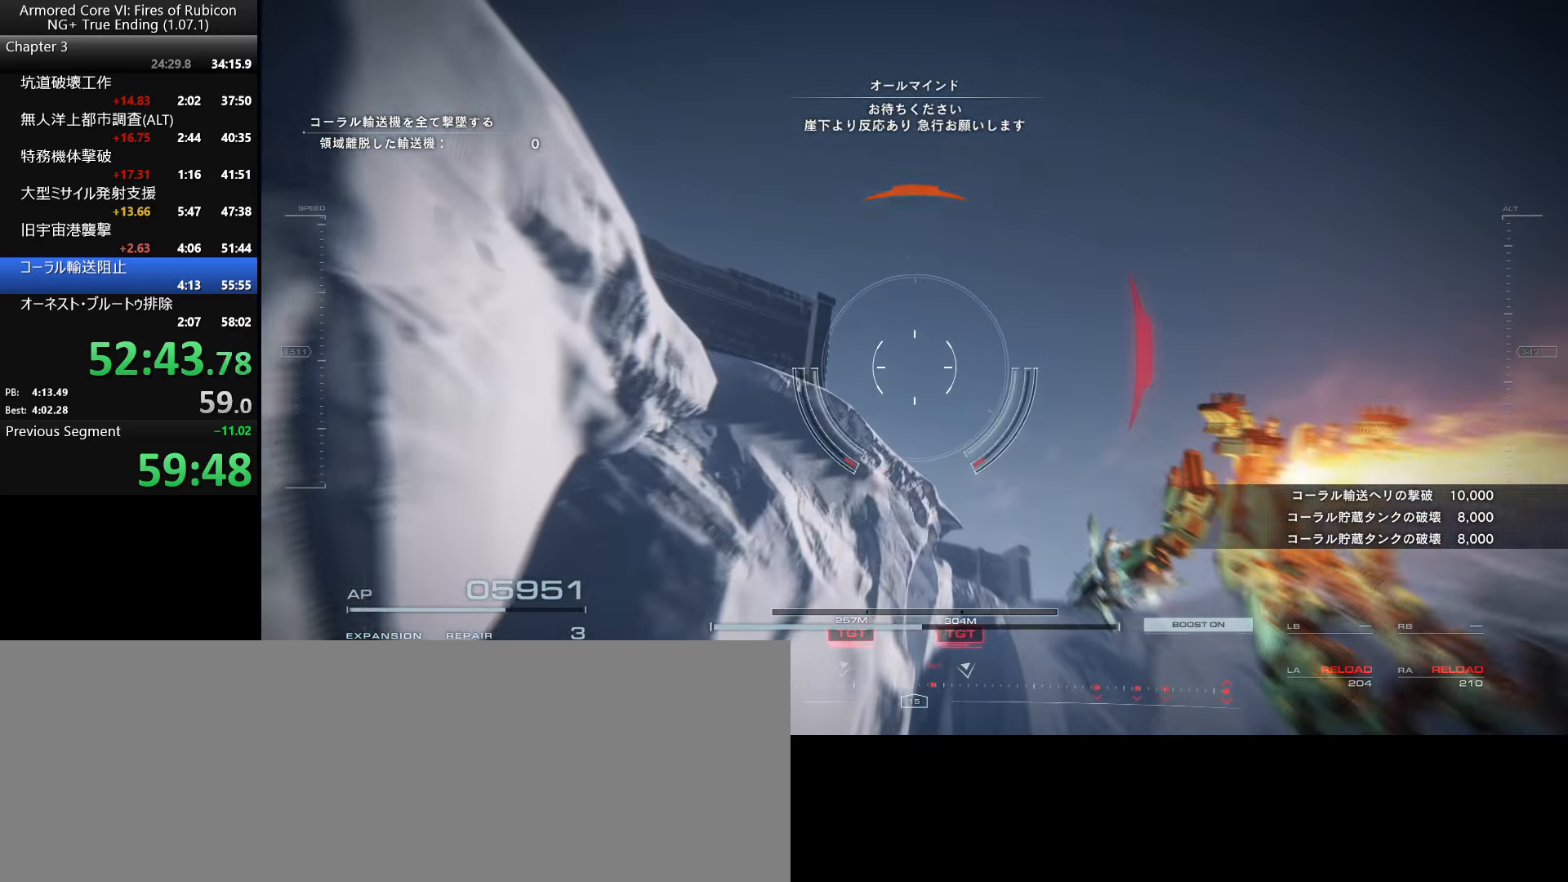
{"keys": [], "mouse": [], "events": [[50, "w", "up"]]}
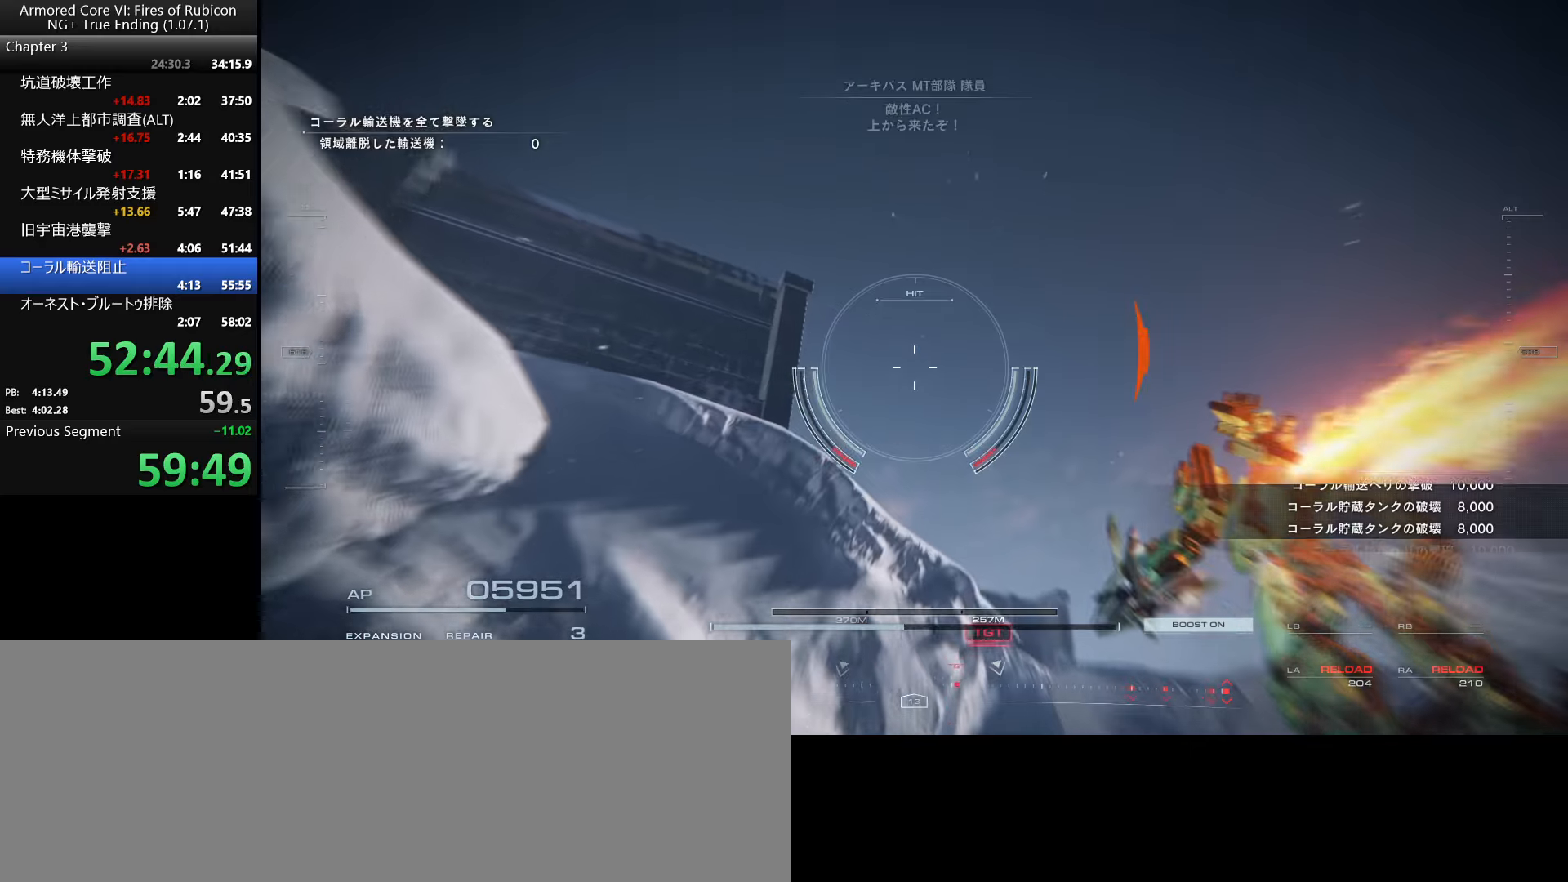
{"keys": [], "mouse": [], "events": []}
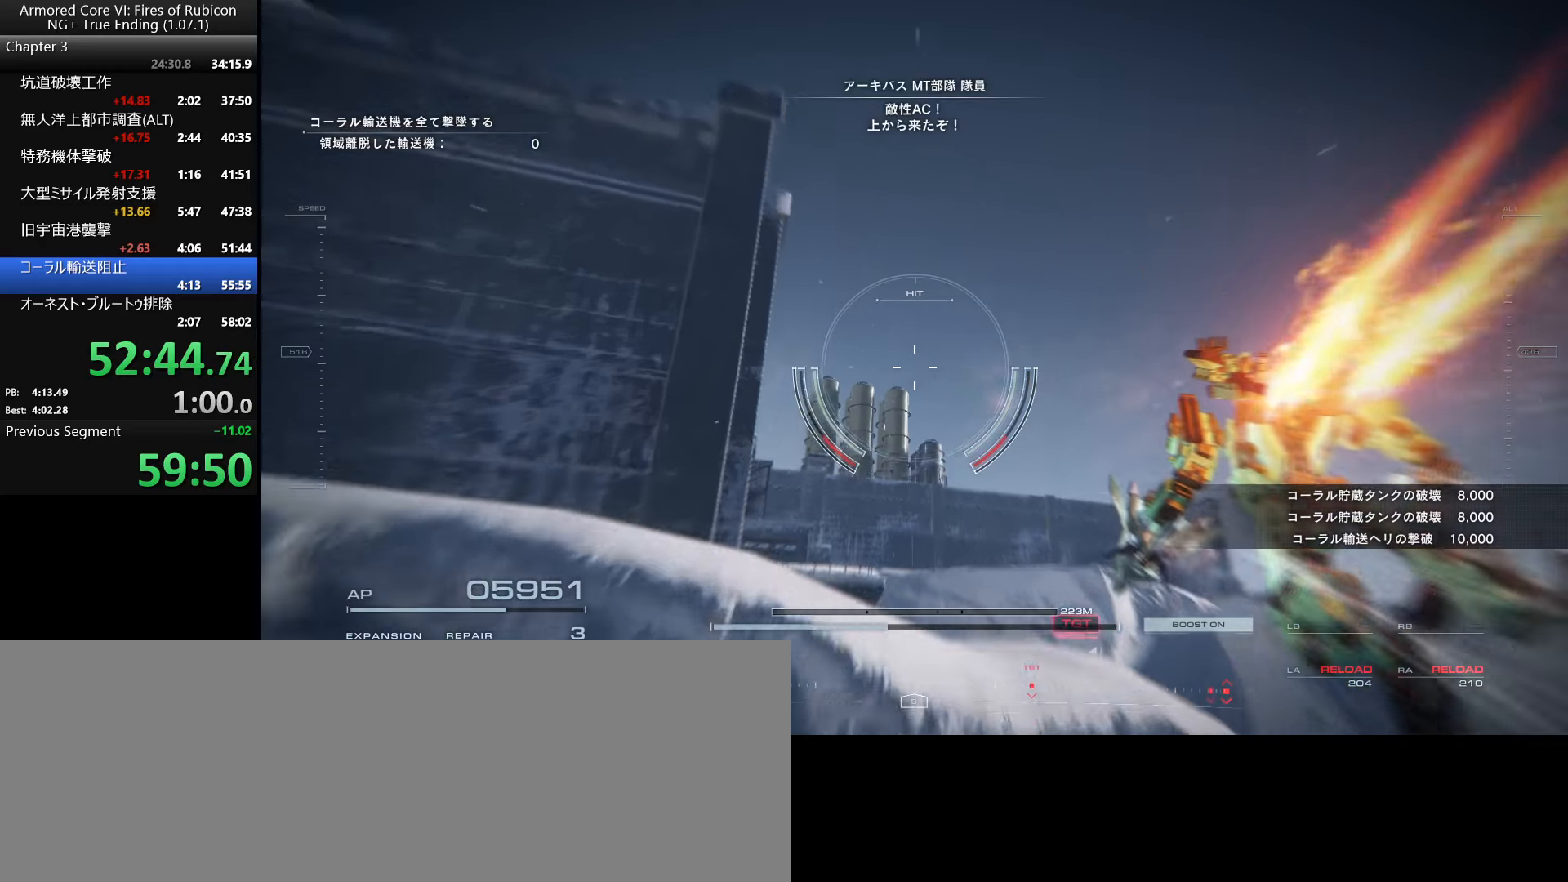
{"keys": [], "mouse": [], "events": []}
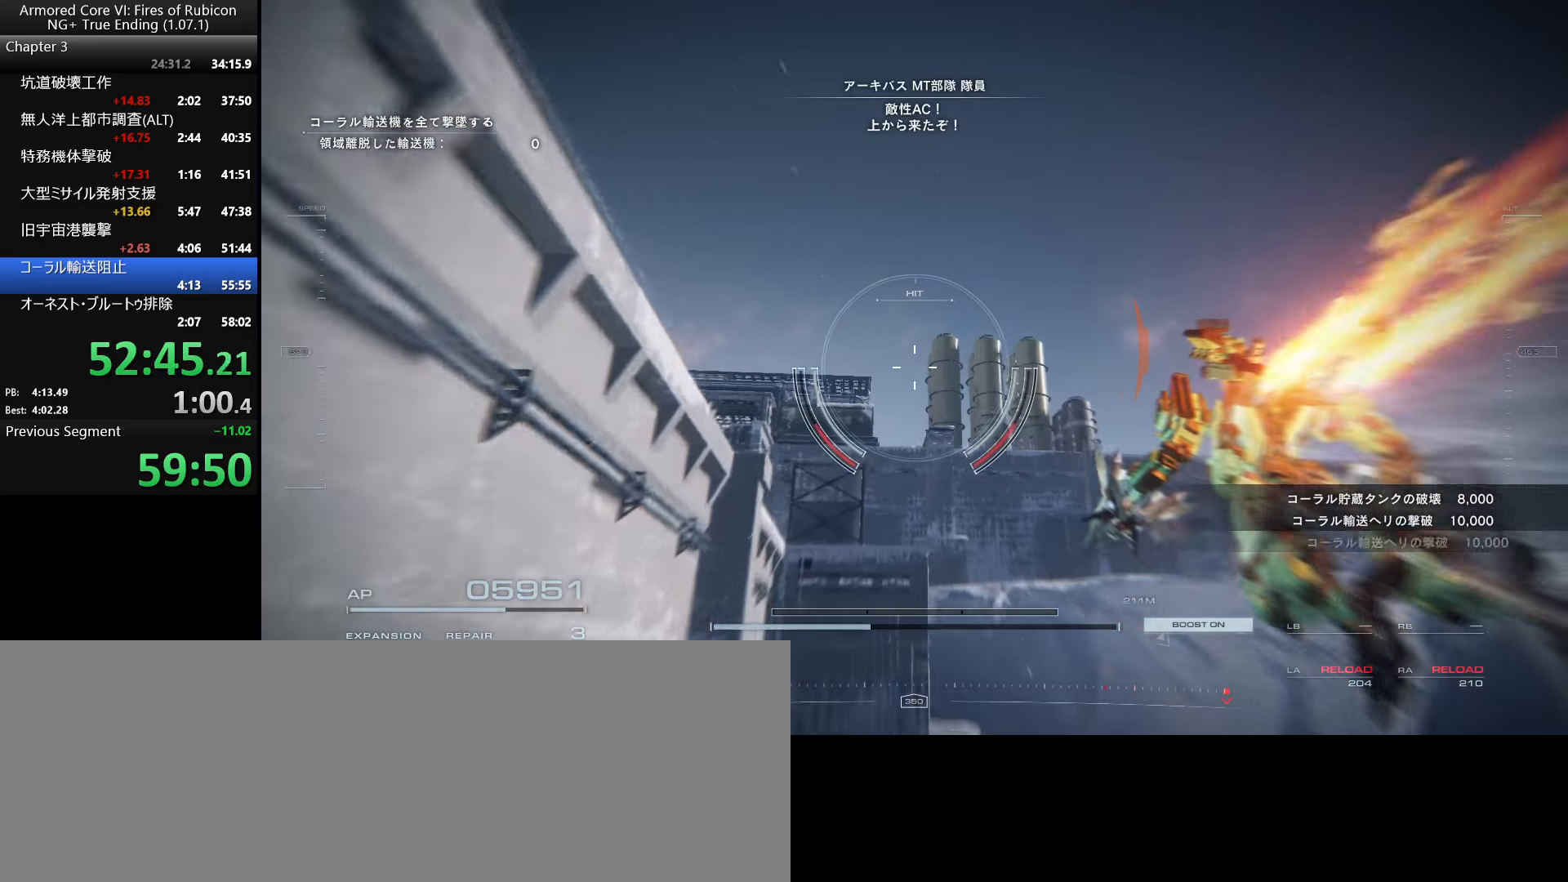
{"keys": [], "mouse": [], "events": []}
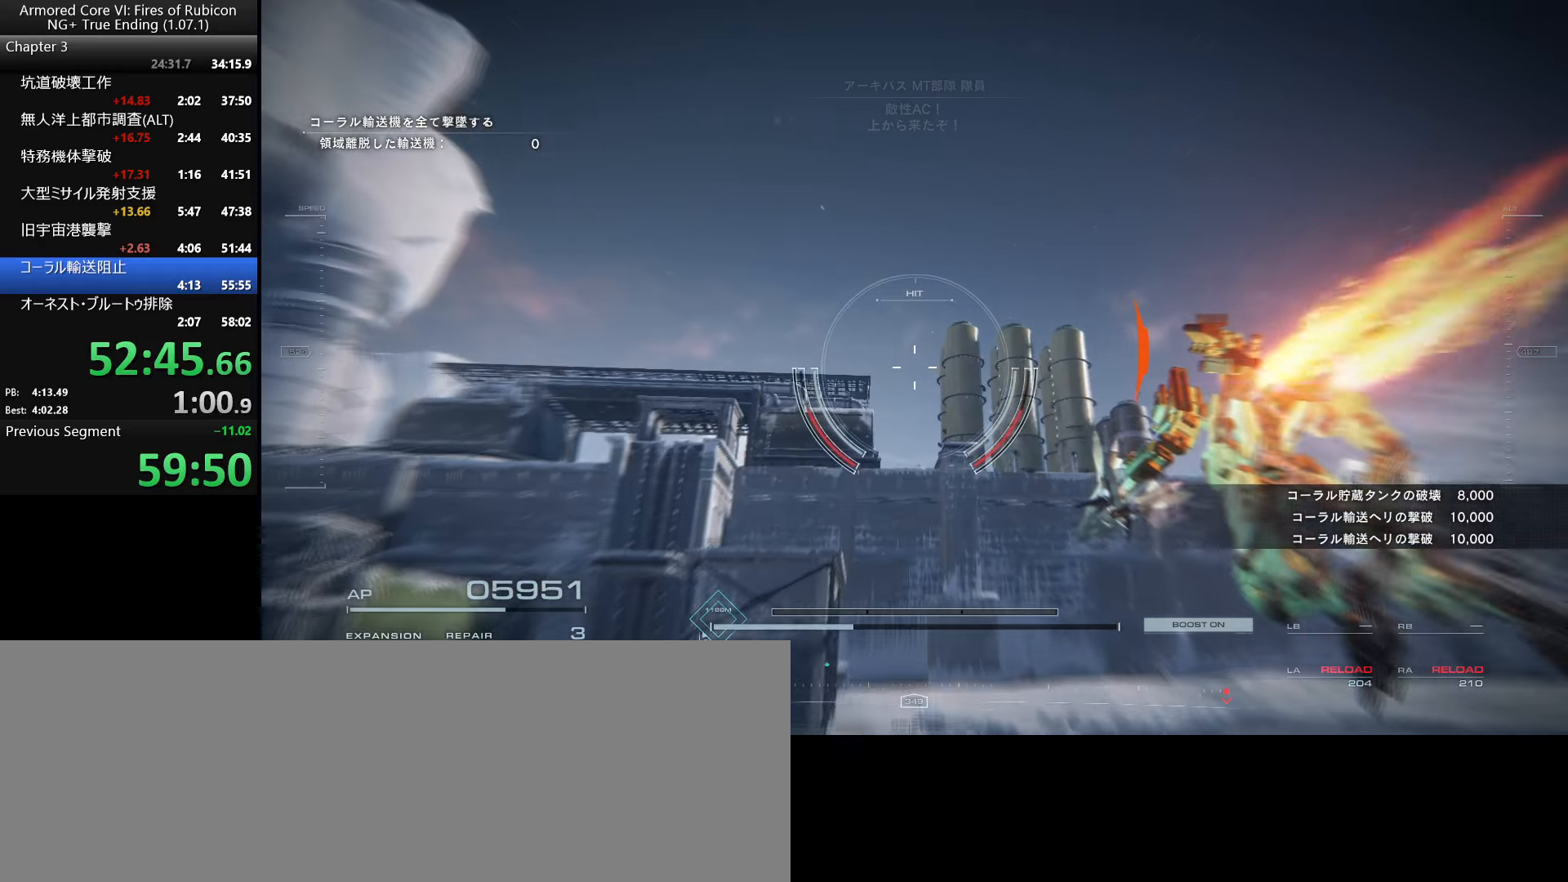
{"keys": [], "mouse": [], "events": []}
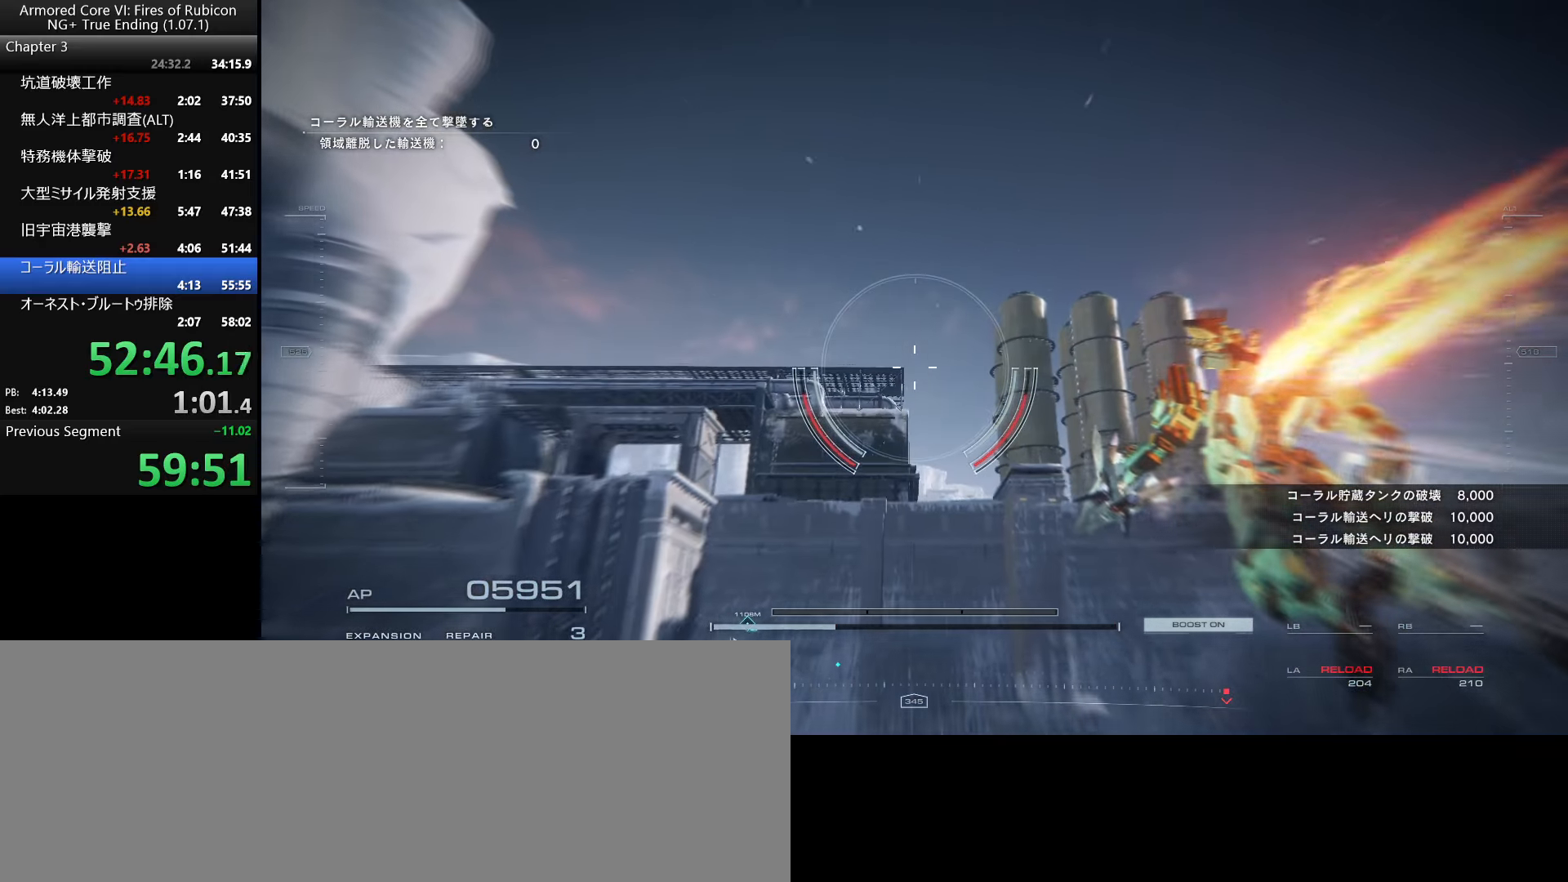
{"keys": [], "mouse": [], "events": []}
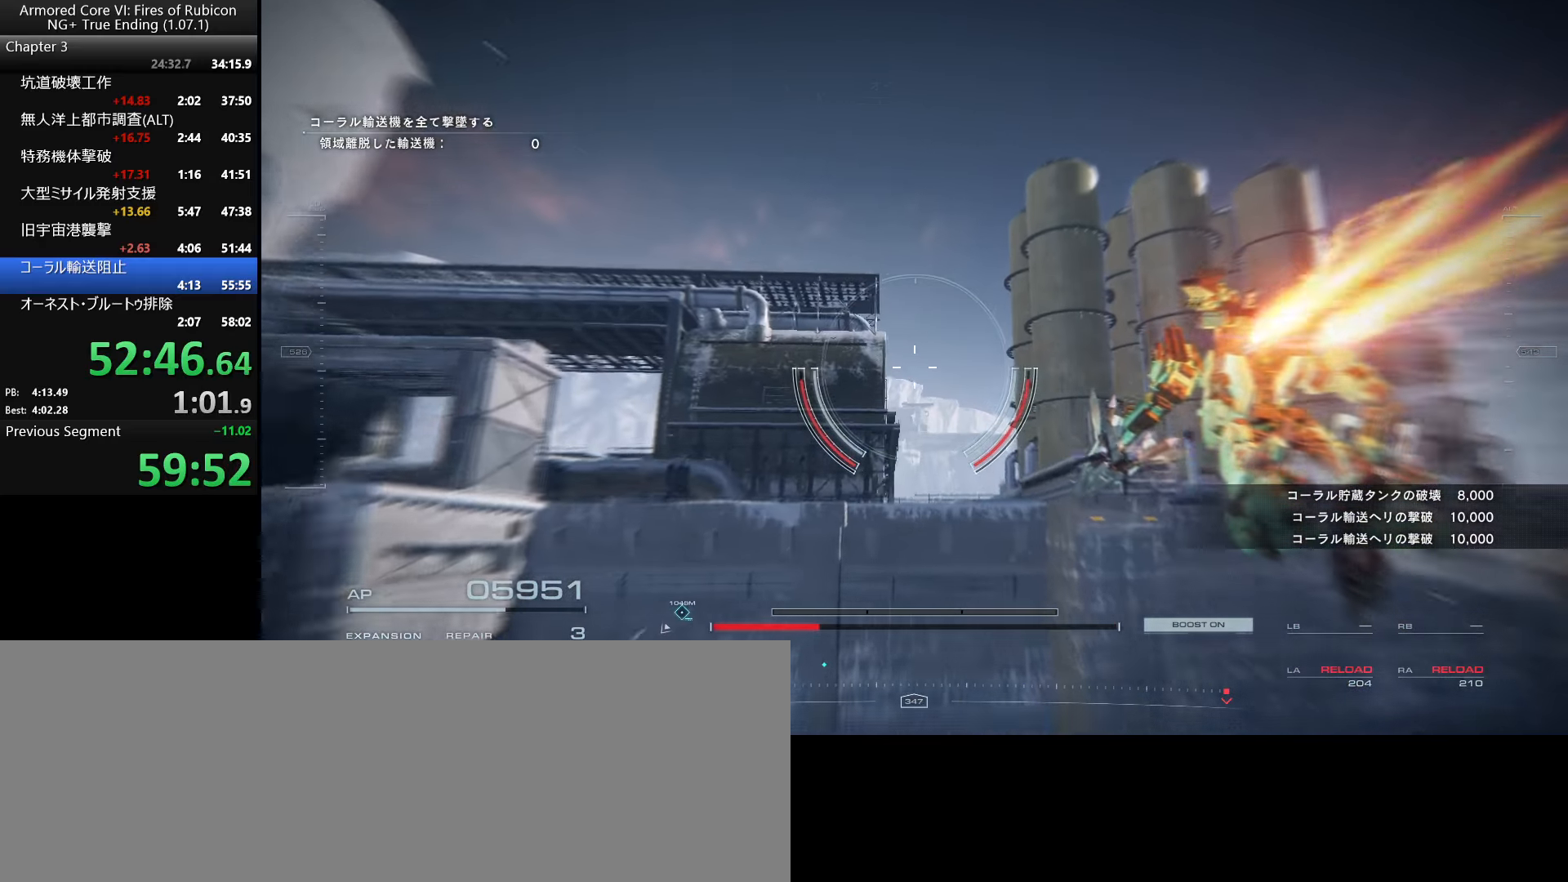
{"keys": [], "mouse": [], "events": []}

• _Problem details_
All of the entries above are to be duplicated exactly, with every image left out.

• _Exercise result_
{"keys": [], "mouse": [], "events": [[50, "w", "up"]]}
{"keys": [], "mouse": [], "events": []}
{"keys": [], "mouse": [], "events": []}
{"keys": [], "mouse": [], "events": []}
{"keys": [], "mouse": [], "events": []}
{"keys": [], "mouse": [], "events": []}
{"keys": [], "mouse": [], "events": []}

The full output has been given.